The Hummingbird I Held in My Hand
By Jim Leenhouts
While I’ve had falcons on my arms and parrots on my fingers, I would wager few individuals have held any live bird cupped in their hands, let alone a Hummingbird. The experience for me is still a wonderful vivid memory of one of nature’s most tiny, colorful and brave birds that can remain motionless in flight and then quickly dart seemingly in any direction at will.
My home in Michigan is practically a tree house on its lakeside face. A heavily wooded, steep bank drops some 40 feet to the water from my lakeside porch. Tall, white, paper birch, evergreen cedars, poplars (aspens) and locust trunks can almost be touched and leaves on the branches provide overhanging cover for the porch from the summer sun. I am resting from lunch on my porch.
I didn’t see it coming and it was beyond my ear before I knew I had been “hummed”. Three or four times a year this had happened and I suspect it’s the male warning me not to come closer to his and his mate’s little practically invisible saucer nest – the size of a silver dollar so painstakingly constructed and disguised from soft, sorted, colored fibers from the poplars and old spider webs on the locusts to resemble a knot from a broken branch deep in the nearby cedar tree.
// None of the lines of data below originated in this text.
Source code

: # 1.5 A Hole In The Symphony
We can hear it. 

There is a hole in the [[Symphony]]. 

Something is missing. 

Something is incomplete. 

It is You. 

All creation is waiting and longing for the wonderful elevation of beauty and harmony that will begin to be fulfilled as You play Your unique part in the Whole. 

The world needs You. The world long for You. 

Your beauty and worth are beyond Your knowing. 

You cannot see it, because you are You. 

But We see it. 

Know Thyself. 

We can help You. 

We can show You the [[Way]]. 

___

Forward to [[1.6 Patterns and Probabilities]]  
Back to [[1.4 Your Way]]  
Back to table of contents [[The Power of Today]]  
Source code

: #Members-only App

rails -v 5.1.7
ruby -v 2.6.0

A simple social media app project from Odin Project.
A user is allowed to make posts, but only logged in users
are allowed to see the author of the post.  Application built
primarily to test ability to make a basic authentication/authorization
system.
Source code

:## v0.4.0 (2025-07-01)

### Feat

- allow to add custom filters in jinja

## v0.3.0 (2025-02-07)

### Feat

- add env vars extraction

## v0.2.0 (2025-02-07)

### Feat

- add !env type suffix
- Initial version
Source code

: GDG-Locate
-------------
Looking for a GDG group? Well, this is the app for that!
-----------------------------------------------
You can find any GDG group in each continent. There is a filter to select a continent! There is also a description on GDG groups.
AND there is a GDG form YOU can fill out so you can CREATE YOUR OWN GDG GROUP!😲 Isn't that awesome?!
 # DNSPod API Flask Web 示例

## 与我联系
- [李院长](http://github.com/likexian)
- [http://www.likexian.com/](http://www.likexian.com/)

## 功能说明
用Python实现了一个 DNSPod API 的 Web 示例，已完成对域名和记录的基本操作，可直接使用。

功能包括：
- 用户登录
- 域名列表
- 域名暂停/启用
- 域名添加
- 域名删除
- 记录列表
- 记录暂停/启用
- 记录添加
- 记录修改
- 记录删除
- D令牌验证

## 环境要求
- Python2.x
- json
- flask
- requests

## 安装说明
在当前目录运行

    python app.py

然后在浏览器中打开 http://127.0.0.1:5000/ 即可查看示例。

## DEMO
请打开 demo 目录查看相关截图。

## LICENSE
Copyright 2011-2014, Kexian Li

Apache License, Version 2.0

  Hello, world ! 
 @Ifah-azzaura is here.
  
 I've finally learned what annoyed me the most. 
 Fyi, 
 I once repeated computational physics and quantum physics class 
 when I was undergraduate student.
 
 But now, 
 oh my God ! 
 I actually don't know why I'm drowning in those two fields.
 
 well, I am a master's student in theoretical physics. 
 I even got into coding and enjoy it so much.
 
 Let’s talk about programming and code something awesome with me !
The cedar leaves that never fall are a harsh hair net covering a complex entanglement of branches and numerous enough, like a chain link fence, to protect the interior and the nest from any other predator bird attacks. Squirrels and cats, I assume, retreat from the aggressive, airborne attach of a needle-like projectile, the male hummingbird, that hums as it passes swiftly through entangled branches to rush past their eyes or ears.
Before returning to give me a second lesson in his territorial dispute, I heard a rap – not unlike a single knock on a door followed by a soft thump – a golf ball dropped on a rug.
I knew instantly what had happened simply because I had heard these two connected sounds – a knock and a thump – too many times before. The hazard was my cottage windows that present a view to a bird that there is no glass barrier through the sun room even though woodpecker males will fight to exhaustion against a competitor reflected back from the very same windows. Not receiving the warning reflection, my “hummer” had hit the glass door, probably broke his neck and dropped to the porch deck. I have even had a partridge chased by a hawk slam into a window with enough force to break the double glass. I knew enough to look down under the window to search for the bird.
Although tiny, less than three inches, he was perfect. A common ruby throated, male hummingbird on the deck. I am still put off by the name, “Common”. Basically, he was light green but he glittered with thousands or millions of bright yellow and green jewels. His throat was ruby red and it too, reflected millions of minute rubies. His eyes were closed, just slits. Does the metallic glint fade if he dies?
I contemplated how to pick him up. Between my thumb and finger seemed to be much too rough for such a delicate thing. I opted for a to-be discarded postcard in the nearby kitchen as a scoop and gently moved his lifeless body over it with my finger. His head was so limp that it almost bent backwards over his body. He had to have perished in his last attempt to save his mate and with her just two, and always two, the ornithologists claim, china white eggs in her nest – all alone.
I moved him, warm to my hand, not knowing what else to do. How would I discard his body? I studied him for a long minute in my hand. He opened the eye facing into the sun. He was alone but how could he possibly recover?
I set him back very carefully back on the postcard and moved him under the roof overhang to keep the sun from blinding his open eye. I left him alone on the postcard on the chair.
Twenty minutes later, he was standing but did not recognize my presence. Nor did he appear aggressive or frightened.
Another twenty minutes and he was gone.
One week later, I installed a feeder in honor and remembrance in which I weekly add a half cup of sugar – about 800 calories – that I dissolve in warm water to fill, add a little red food color, invert it and hang it on the roof overhang that actually touches the branches of cedar tree where he and his mate had built their nest together.
I like to think the feeder is like my family cottage and ground that honors my father, mother and her parents. Perhaps that’s silly but I’ve never been hummed again.